Can you turn the bolt into a stud? Cut off the top, clean the threads, and use a nut up top?

Kinja'd!!! "Die-Trying" (die-trying)
05/25/2017 at 21:40, STARS: 0

can you put the head of the bolt in a bind, and thread it out(put a screwdriver under it, and pry up on it while turning it). or maybe even shove an icepick, or a scratch awl down the hole to put the nut in a bind?.....

Kinja'd!!! "Daily Drives a Dragon - One Last Lap" (ddadragon)
05/25/2017 at 21:53, STARS: 0

Don’t think so.

Kinja'd!!! "sn4cktimes" (snacktimes)
05/25/2017 at 22:53, STARS: 0

Note: idea 3 might be my greatest idea ignoring the week

This was going to be my suggestion too.

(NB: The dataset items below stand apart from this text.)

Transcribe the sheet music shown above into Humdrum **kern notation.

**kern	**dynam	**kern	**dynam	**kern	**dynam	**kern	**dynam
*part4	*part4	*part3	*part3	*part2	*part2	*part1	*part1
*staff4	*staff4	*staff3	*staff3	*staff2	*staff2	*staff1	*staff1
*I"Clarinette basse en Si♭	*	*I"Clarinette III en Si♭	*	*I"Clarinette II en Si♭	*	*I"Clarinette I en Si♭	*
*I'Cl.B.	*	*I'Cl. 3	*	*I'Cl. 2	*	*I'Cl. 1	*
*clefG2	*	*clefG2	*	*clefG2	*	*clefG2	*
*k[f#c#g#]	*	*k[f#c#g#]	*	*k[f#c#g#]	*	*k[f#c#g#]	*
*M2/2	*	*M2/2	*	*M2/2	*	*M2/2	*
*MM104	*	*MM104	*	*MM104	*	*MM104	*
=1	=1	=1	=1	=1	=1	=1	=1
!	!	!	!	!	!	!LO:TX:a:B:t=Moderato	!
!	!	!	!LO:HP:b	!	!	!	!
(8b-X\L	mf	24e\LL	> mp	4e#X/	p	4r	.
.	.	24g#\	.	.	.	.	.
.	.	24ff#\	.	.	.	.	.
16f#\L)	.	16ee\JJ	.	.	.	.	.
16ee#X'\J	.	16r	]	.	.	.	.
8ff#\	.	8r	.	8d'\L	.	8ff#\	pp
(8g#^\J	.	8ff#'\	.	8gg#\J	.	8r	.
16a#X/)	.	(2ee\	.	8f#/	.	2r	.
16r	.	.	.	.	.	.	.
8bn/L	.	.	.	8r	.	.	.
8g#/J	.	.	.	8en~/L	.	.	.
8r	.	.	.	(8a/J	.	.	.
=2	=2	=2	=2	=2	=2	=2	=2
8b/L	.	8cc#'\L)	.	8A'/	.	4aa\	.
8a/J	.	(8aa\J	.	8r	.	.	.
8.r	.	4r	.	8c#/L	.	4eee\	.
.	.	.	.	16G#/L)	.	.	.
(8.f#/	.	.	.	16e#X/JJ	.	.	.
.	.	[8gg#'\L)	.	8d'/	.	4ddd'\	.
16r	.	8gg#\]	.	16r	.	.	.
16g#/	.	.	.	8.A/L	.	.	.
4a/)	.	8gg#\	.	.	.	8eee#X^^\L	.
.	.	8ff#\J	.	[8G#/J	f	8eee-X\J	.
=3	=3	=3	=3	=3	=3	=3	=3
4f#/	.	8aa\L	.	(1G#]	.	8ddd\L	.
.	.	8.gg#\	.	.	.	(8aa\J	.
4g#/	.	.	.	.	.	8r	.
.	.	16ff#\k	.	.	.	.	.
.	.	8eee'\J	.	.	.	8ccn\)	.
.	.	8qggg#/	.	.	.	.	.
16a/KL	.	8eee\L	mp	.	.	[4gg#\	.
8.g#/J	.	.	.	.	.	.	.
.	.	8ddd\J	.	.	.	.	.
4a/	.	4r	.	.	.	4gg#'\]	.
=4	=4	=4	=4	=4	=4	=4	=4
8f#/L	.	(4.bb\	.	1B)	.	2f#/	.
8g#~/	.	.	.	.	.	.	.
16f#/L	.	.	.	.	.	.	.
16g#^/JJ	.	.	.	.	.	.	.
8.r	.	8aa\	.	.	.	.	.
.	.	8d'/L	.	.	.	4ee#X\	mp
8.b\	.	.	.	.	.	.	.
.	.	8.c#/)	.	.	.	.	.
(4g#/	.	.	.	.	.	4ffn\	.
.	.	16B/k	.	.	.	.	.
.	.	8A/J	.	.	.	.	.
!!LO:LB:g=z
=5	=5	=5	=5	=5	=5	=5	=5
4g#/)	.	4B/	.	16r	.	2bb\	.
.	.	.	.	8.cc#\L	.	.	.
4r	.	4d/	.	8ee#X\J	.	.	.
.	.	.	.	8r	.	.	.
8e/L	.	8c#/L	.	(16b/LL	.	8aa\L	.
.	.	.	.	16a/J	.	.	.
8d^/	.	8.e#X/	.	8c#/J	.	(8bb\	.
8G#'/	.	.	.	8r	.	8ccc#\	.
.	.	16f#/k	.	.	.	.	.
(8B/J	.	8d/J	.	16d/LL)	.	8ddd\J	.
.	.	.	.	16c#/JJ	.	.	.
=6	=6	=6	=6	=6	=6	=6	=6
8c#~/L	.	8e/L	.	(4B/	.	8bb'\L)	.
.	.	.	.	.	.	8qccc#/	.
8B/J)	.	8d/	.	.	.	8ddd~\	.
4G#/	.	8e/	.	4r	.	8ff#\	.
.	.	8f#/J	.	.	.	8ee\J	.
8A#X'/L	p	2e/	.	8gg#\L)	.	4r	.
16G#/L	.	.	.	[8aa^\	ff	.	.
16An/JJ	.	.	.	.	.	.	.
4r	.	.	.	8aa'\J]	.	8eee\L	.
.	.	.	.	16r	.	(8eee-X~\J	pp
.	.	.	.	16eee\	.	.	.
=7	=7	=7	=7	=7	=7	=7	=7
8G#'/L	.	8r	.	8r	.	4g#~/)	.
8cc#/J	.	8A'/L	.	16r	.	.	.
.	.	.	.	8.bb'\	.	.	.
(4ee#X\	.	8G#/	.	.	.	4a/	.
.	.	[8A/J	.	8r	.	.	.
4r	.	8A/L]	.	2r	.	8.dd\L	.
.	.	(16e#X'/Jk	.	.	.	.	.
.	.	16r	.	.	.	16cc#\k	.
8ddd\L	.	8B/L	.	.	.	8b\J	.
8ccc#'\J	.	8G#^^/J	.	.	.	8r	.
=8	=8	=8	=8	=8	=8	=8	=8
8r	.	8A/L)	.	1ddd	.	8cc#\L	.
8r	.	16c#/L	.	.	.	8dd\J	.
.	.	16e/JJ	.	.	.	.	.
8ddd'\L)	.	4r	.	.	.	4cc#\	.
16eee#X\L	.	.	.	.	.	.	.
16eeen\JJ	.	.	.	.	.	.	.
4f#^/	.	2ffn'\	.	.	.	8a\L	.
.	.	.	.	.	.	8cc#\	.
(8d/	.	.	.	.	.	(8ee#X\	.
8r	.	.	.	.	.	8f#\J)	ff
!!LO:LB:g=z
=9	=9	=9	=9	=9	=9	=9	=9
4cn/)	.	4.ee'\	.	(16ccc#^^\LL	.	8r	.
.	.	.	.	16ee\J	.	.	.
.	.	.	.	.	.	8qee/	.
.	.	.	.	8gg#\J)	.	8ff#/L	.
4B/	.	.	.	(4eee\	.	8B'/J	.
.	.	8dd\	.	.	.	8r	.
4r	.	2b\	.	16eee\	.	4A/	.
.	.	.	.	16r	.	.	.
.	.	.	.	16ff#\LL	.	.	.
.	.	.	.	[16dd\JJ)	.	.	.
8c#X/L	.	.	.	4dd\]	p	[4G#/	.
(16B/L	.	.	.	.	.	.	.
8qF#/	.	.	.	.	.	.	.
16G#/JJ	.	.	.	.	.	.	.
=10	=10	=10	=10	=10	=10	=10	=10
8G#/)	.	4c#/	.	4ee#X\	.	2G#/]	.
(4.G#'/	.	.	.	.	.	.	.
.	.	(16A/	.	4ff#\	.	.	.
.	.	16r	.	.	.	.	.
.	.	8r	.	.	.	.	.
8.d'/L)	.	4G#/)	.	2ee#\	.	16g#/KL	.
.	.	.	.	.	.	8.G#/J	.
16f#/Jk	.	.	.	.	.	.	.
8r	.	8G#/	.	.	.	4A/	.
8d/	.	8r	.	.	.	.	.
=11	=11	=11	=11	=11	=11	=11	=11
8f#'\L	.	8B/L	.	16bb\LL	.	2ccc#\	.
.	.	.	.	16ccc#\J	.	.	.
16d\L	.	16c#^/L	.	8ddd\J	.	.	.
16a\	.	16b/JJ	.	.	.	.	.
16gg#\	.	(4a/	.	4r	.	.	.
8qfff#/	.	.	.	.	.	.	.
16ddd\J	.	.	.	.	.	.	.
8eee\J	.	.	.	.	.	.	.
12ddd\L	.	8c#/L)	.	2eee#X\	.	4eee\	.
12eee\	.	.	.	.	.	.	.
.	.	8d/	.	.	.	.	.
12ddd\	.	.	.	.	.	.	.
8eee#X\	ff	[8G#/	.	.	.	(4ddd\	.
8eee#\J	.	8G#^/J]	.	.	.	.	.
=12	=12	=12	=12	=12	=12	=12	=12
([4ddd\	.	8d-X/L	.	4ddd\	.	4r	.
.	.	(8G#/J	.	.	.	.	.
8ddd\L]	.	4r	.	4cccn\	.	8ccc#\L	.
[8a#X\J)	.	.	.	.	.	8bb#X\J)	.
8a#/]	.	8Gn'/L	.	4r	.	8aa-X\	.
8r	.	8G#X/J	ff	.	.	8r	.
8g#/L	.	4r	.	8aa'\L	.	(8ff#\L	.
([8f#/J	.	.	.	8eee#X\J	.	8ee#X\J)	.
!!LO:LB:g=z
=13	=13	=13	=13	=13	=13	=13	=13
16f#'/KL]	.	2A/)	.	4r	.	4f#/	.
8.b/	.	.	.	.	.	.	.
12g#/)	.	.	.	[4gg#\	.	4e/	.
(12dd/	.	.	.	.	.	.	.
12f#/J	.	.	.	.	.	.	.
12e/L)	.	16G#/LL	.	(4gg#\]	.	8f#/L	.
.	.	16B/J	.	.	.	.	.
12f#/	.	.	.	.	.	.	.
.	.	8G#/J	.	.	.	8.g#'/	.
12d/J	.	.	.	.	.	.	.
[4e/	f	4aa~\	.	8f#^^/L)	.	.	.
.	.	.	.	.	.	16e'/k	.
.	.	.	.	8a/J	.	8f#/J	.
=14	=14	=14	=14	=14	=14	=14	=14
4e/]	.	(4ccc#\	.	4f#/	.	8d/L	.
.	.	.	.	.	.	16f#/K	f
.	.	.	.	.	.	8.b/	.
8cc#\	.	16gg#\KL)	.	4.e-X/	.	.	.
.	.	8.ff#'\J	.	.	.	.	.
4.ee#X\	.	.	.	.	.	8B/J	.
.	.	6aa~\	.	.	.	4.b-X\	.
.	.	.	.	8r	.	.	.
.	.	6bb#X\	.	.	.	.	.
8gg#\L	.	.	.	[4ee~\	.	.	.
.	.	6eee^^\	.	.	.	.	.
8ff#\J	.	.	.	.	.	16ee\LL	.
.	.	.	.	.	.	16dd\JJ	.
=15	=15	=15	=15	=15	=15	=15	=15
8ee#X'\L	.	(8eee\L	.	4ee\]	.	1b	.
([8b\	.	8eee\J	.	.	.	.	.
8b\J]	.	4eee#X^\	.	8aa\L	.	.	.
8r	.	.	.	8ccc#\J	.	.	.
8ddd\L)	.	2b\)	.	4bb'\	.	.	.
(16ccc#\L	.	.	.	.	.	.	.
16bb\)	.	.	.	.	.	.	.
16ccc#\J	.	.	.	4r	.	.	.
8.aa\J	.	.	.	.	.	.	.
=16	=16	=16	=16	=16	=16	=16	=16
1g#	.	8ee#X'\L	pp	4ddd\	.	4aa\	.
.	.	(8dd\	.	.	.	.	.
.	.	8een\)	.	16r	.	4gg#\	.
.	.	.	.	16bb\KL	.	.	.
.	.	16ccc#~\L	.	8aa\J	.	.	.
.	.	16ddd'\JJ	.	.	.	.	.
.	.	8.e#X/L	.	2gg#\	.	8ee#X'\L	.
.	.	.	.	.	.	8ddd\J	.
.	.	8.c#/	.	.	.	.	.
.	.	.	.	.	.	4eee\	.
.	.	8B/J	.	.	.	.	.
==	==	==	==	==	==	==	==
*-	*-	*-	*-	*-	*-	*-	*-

Use locktight on the stud to captive nut and then JB weld to get the nut-stud to stick to the body and hopefully it’ll be good enough to tighten the “top” nut against.

Or don’t cut the bolt and only carefully apply JB weld to the nut and pull up on the bolt once threaded to stick the nut up. But I’d say that would be more likely to fail / get the bolt stuck.

And both scenarios are a one shot attempt. And if it fails you’re pretty boned.

Oooo third option! But this is REALLY reaching and involves a welder. Preferably TIG. It would be the strongest though. Ok, so you need to drill tiny holes AROUND the main hole, maybe 5-7. Tiny. Maybe 1/8th ish. Then use a crappy bolt to thread into the nut. Pull it up and make tiny little plug welds through those holes into the nut. Voila! Rewelded! Remove sacrificial bolt and act like nothing happened.

Kinja'd!!! "BiTurbo228 - Dr Frankenstein of Spitfires" (biturbo228)
05/26/2017 at 04:40, STARS: 1

If you’ve got a welder then there’s no problem cutting out the nut and welding in a new section, although I do like the ‘repair the spot welds’ idea. The only reason I say cut and replace is that the bolt got stuck in the old nut the first time, so a fresh nut would be a good idea :)

Kinja'd!!! "sn4cktimes" (snacktimes)
05/26/2017 at 06:12, STARS: 0

That’s quite the broken English in my post... I typed it out on the potato keyboard. Sorry for that.

*Huff*. (Unable to edit, feeling dumb).